Врачихой, лечившей моего отца, была Сибилла. Он изо всех сил пытался очаровать ее и просто сиял, когда та входила. Впрочем, он ей тоже нравился — настолько, что это чувство распространилось и на меня. Отец был еще жив, когда мы с ней стали встречаться, сначала, конечно, только затем, чтобы поговорить о нем. Сибилле очень хотелось сблизить нас с ним, до того как он умрет. Но прежде чем она поняла, что сближать нас бессмысленно — между нами ведь не стояли ни злоба, ни взаимные обвинения, кроме вместе пережитой потери, — мы с ней оказались в одной постели. Но даже и потом, во время похорон, Сибилла никак не могла взять в толк, как это отец и сын, у которых друг к другу нет никаких претензий, могут быть настолько далеки друг от друга. Наверное, она так этого и не поняла.
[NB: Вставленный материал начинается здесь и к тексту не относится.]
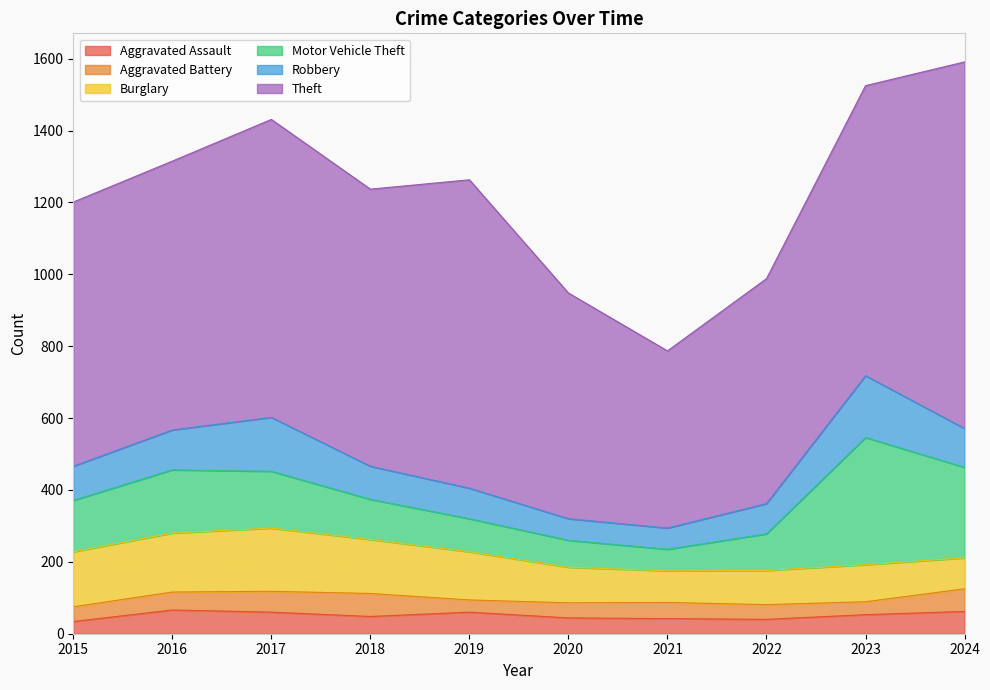

Reading left to right, extract all data points from this chart.

Aggravated Assault: 2015=34	2016=66	2017=60	2018=48	2019=60	2020=44	2021=42	2022=40	2023=53	2024=62
Aggravated Battery: 2015=41	2016=50	2017=58	2018=64	2019=34	2020=42	2021=45	2022=41	2023=36	2024=63
Burglary: 2015=153	2016=164	2017=176	2018=150	2019=134	2020=99	2021=88	2022=95	2023=103	2024=86
Motor Vehicle Theft: 2015=143	2016=176	2017=158	2018=112	2019=92	2020=75	2021=60	2022=102	2023=354	2024=252
Robbery: 2015=95	2016=111	2017=150	2018=92	2019=85	2020=60	2021=59	2022=84	2023=172	2024=108
Theft: 2015=735	2016=748	2017=829	2018=771	2019=858	2020=628	2021=493	2022=626	2023=807	2024=1020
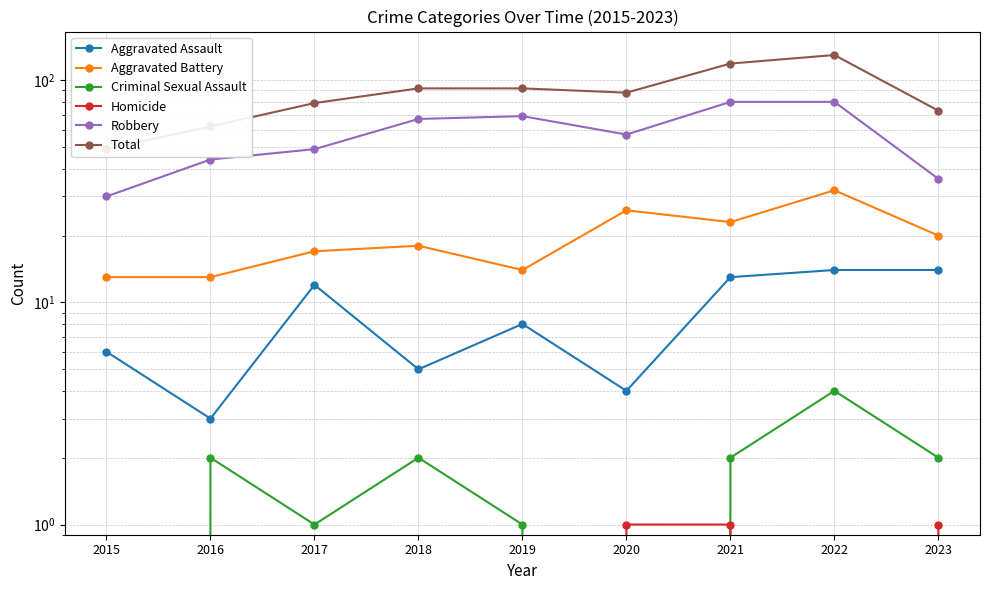

Is the value of Aggravated Assault at 2023 greater than the value of Criminal Sexual Assault at 2017?

Yes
А ведь все очень просто: одни люди близки, а другие — нет. И родство большой роли не играет. Мы с отцом и не стремились изменить ситуацию. Пусть все остается как есть. Годы спустя, начитавшись каких-то психоаналитических глупостей, Сибилла еще раз попыталась освободить меня от нерешенных проблем. Но из этого опять ничего не вышло: я отказывался подвергать свою личность анализу, основанному на какой-то сомнительной заумной болтовне. В своих чувствах я вполне в состоянии разобраться самостоятельно и всегда знаю, чего мне не хватает. Я, например, никогда не злился на отца, заметив его возбуждение, не огрызался ему из-за какого-нибудь глупого флирта. В жизни всякое бывает. И в один прекрасный день Сибилла наконец оставила эту тему — теперь она поднимала ее, только если была обижена и хотела меня задеть.